— TÂCHE À FAIRE A —
Recopiez fidèlement, dans le texte sur les relations du travail, tout ce qui va de « Travail, relations de » jusqu'à « de métier américains. ».

— TEXTE ÉTUDIÉ —

Travail, relations de
Les relations du travail sont celles qui existent entre les employeurs et les employés. Elles sont touchées par un certain nombre de facteurs, dont les syndicats, la négotiation collective, le marché du travail, la politique gouvernementale, la structure de l'économie, le droit du travail et les changements technologiques. Comme elles sont en général liées aux activités syndicales, il importe de mentionner que, au Canada, jusque dans les années 70, la majorité des syndicats et des syndiqués appartenaient à des syndicats industriels et de métier américains.

— TÂCHE À FAIRE B —
Reproduisez à l'identique tout ce qui va du début des enregistrements jusqu'à la ligne contenant « Docker 网站上的 Swarm », cette ligne comprise. Laissez les images hors de votre réponse.

— ENREGISTREMENTS AFFICHÉS —
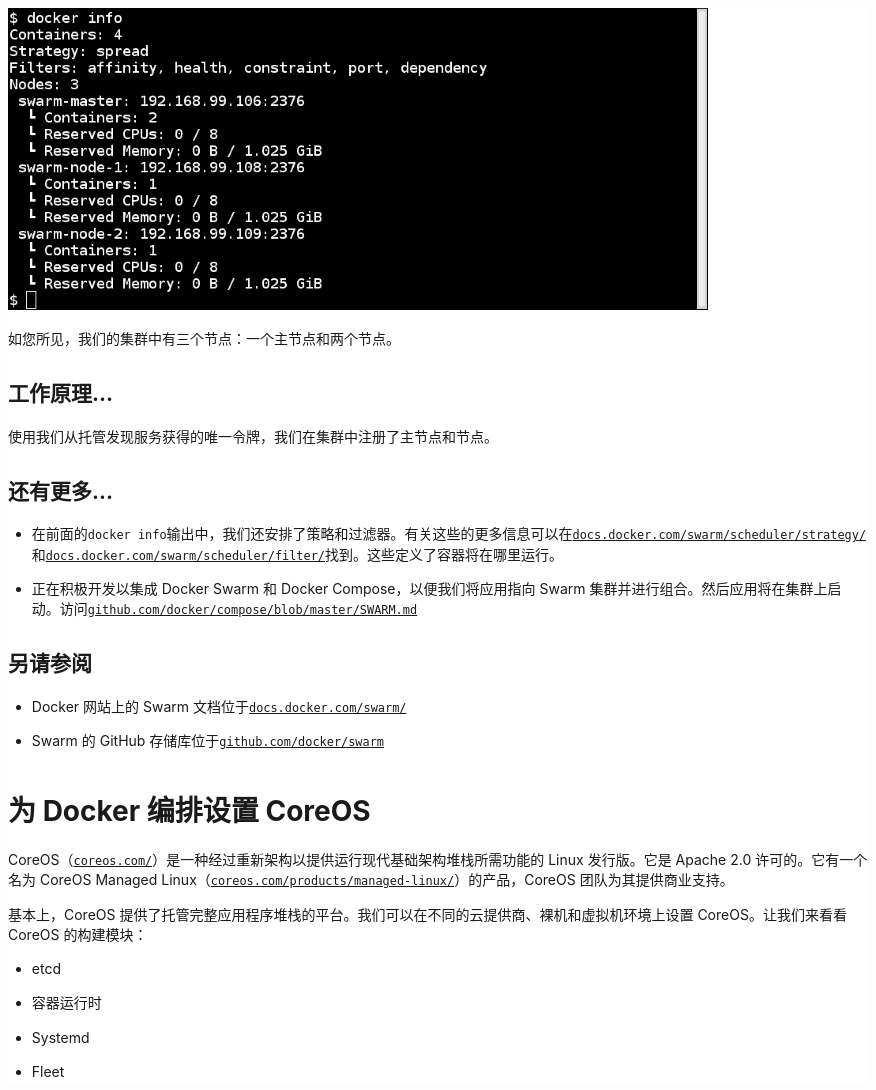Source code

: ![操作方法…](img/image00380.jpeg)

如您所见，我们的集群中有三个节点：一个主节点和两个节点。

## 工作原理…

使用我们从托管发现服务获得的唯一令牌，我们在集群中注册了主节点和节点。

## 还有更多...

+   在前面的`docker info`输出中，我们还安排了策略和过滤器。有关这些的更多信息可以在[`docs.docker.com/swarm/scheduler/strategy/`](https://docs.docker.com/swarm/scheduler/strategy/)和[`docs.docker.com/swarm/scheduler/filter/`](https://docs.docker.com/swarm/scheduler/filter/)找到。这些定义了容器将在哪里运行。

+   正在积极开发以集成 Docker Swarm 和 Docker Compose，以便我们将应用指向 Swarm 集群并进行组合。然后应用将在集群上启动。访问[`github.com/docker/compose/blob/master/SWARM.md`](https://github.com/docker/compose/blob/master/SWARM.md)

## 另请参阅

+   Docker 网站上的 Swarm 文档位于[`docs.docker.com/swarm/`](https://docs.docker.com/swarm/)

+   Swarm 的 GitHub 存储库位于[`github.com/docker/swarm`](https://github.com/docker/swarm)

# 为 Docker 编排设置 CoreOS

CoreOS（[`coreos.com/`](https://coreos.com/)）是一种经过重新架构以提供运行现代基础架构堆栈所需功能的 Linux 发行版。它是 Apache 2.0 许可的。它有一个名为 CoreOS Managed Linux（[`coreos.com/products/managed-linux/`](https://coreos.com/products/managed-linux/)）的产品，CoreOS 团队为其提供商业支持。

基本上，CoreOS 提供了托管完整应用程序堆栈的平台。我们可以在不同的云提供商、裸机和虚拟机环境上设置 CoreOS。让我们来看看 CoreOS 的构建模块：

+   etcd

+   容器运行时

+   Systemd

+   Fleet

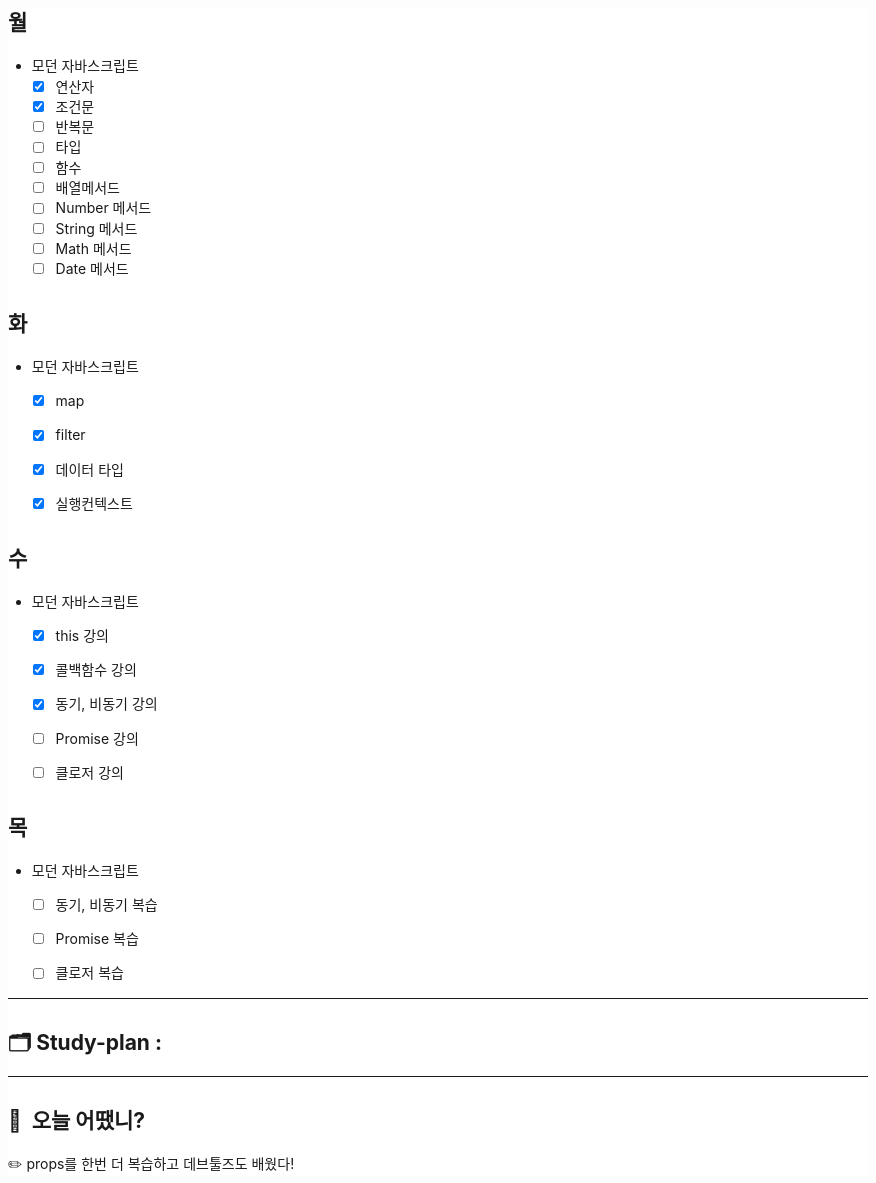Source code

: ## 월

- 모던 자바스크립트
    - [x]  연산자
    - [x]  조건문
    - [ ]  반복문
    - [ ]  타입
    - [ ]  함수
    - [ ]  배열메서드
    - [ ]  Number 메서드
    - [ ]  String 메서드
    - [ ]  Math 메서드
    - [ ]  Date 메서드

## 화

- 모던 자바스크립트
    - [x]  map
    - [x]  filter
    - [x]  데이터 타입
    - [x]  실행컨텍스트
    

## 수

- 모던 자바스크립트
    - [x]  this 강의
    - [x]  콜백함수 강의
    - [x]  동기, 비동기 강의
    - [ ]  Promise 강의
    - [ ]  클로저 강의
    

## 목

- 모던 자바스크립트
    - [ ]  동기, 비동기 복습
    - [ ]  Promise 복습
    - [ ]  클로저 복습
    

---

## 🗂️ **Study-plan**  :

---

## 🙂  오늘 어땠니?

<aside>
✏️ props를 한번 더 복습하고 데브툴즈도 배웠다!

— RÉSULTAT OBTENU A —
Travail, relations de
Les relations du travail sont celles qui existent entre les employeurs et les employés. Elles sont touchées par un certain nombre de facteurs, dont les syndicats, la négotiation collective, le marché du travail, la politique gouvernementale, la structure de l'économie, le droit du travail et les changements technologiques. Comme elles sont en général liées aux activités syndicales, il importe de mentionner que, au Canada, jusque dans les années 70, la majorité des syndicats et des syndiqués appartenaient à des syndicats industriels et de métier américains.

— RÉSULTAT OBTENU B —
Source code

: ![操作方法…](img/image00380.jpeg)

如您所见，我们的集群中有三个节点：一个主节点和两个节点。

## 工作原理…

使用我们从托管发现服务获得的唯一令牌，我们在集群中注册了主节点和节点。

## 还有更多...

+   在前面的`docker info`输出中，我们还安排了策略和过滤器。有关这些的更多信息可以在[`docs.docker.com/swarm/scheduler/strategy/`](https://docs.docker.com/swarm/scheduler/strategy/)和[`docs.docker.com/swarm/scheduler/filter/`](https://docs.docker.com/swarm/scheduler/filter/)找到。这些定义了容器将在哪里运行。

+   正在积极开发以集成 Docker Swarm 和 Docker Compose，以便我们将应用指向 Swarm 集群并进行组合。然后应用将在集群上启动。访问[`github.com/docker/compose/blob/master/SWARM.md`](https://github.com/docker/compose/blob/master/SWARM.md)

## 另请参阅

+   Docker 网站上的 Swarm 文档位于[`docs.docker.com/swarm/`](https://docs.docker.com/swarm/)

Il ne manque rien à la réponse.